Kopiere aus dem Artikel über Wahlen in Gemeinderatsausschüsse Wort für Wort die Stelle von „Der Verfassungsgerichtshof hat“ bis einschließlich „siehe auch VfSlg 19.453/2011).“.

→ Artikel:
* * * * * * * * *

Der Verfassungsgerichtshof hat in ständiger Rechtsprechung ausgesprochen, dass Wahlen in einen Ausschuss des Gemeinderates, der ausschließlich die Stellung eines Hilfsorganes des Gemeinderates hat (vgl §43 NÖ GO 1973), nicht unter den Begriff "mit der Vollziehung betrautes Organ der Gemeinde" fallen; sie sind daher nicht nach Art141 Abs1 litb B-VG bekämpfbar. Da ein Gemeinderatsausschuss auch keinen "allgemeinen Vertretungskörper" darstellt, kann die Wahl in einen solchen auch nicht nach Art141 Abs1 lita B-VG angefochten werden (vgl zB VfSlg 7678/1975, 16.854/2003, 18.288/2007, 19.345/2011; siehe auch VfSlg 19.453/2011).

Andere Bestimmungen als die oben genannten, die in Betracht kämen, um eine Kompetenz des Verfassungsgerichtshofes zur Entscheidung über die Wahl in einen Ausschuss des Gemeinderates nach der NÖ GO 1973 zu begründen, gibt es nicht. Entgegen der Ansicht des Landesverwaltungsgerichtes Niederösterreich hat daran auch die Verwaltungsgerichtsbarkeits-Novelle 2012 nichts geändert, weil insbesondere die Bestimmungen der Art141 Abs1 lita und b B-VG durch diese Novelle unverändert geblieben sind und die in diesem Rahmen eingeführte Bestimmung des Art141 Abs1 litj B-VG an diese – wie gesagt nicht geänderten – Kompetenzen des Verfassungsgerichtshofes nur anknüpft.

* * * * * * * * *

→ Liste der Einträge:

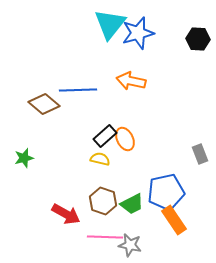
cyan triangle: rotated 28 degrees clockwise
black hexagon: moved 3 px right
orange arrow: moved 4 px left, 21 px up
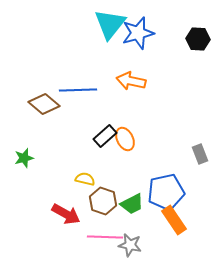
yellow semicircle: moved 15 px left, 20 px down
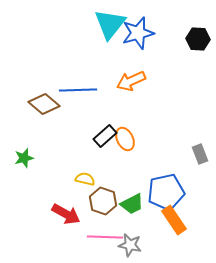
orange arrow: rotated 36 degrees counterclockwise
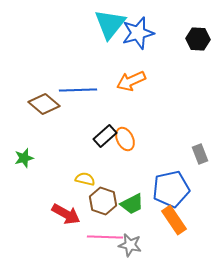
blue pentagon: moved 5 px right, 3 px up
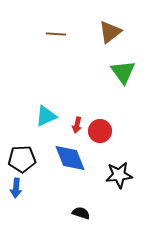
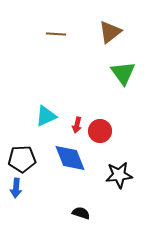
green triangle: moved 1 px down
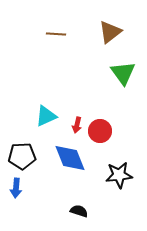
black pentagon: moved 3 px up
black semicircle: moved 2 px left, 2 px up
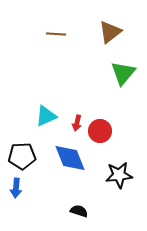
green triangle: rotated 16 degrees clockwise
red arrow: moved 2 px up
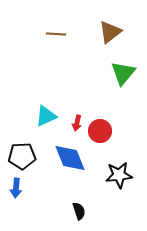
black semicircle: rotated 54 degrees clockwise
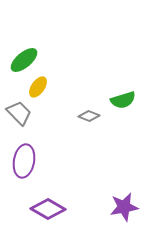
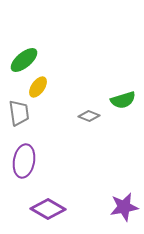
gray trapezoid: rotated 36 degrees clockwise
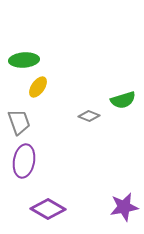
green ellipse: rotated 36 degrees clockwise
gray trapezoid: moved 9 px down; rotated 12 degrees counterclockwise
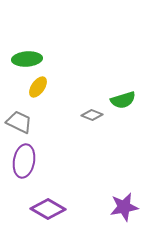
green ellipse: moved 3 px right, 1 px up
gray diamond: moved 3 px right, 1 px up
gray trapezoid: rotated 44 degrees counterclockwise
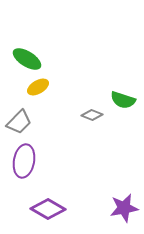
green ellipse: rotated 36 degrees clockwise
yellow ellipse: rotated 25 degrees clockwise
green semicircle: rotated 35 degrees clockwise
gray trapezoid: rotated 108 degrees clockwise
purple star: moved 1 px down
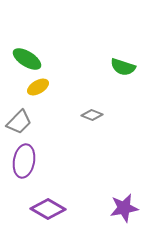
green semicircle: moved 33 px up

* * * * * * * * *

→ Vollständige Antwort:
Der Verfassungsgerichtshof hat in ständiger Rechtsprechung ausgesprochen, dass Wahlen in einen Ausschuss des Gemeinderates, der ausschließlich die Stellung eines Hilfsorganes des Gemeinderates hat (vgl §43 NÖ GO 1973), nicht unter den Begriff "mit der Vollziehung betrautes Organ der Gemeinde" fallen; sie sind daher nicht nach Art141 Abs1 litb B-VG bekämpfbar. Da ein Gemeinderatsausschuss auch keinen "allgemeinen Vertretungskörper" darstellt, kann die Wahl in einen solchen auch nicht nach Art141 Abs1 lita B-VG angefochten werden (vgl zB VfSlg 7678/1975, 16.854/2003, 18.288/2007, 19.345/2011; siehe auch VfSlg 19.453/2011).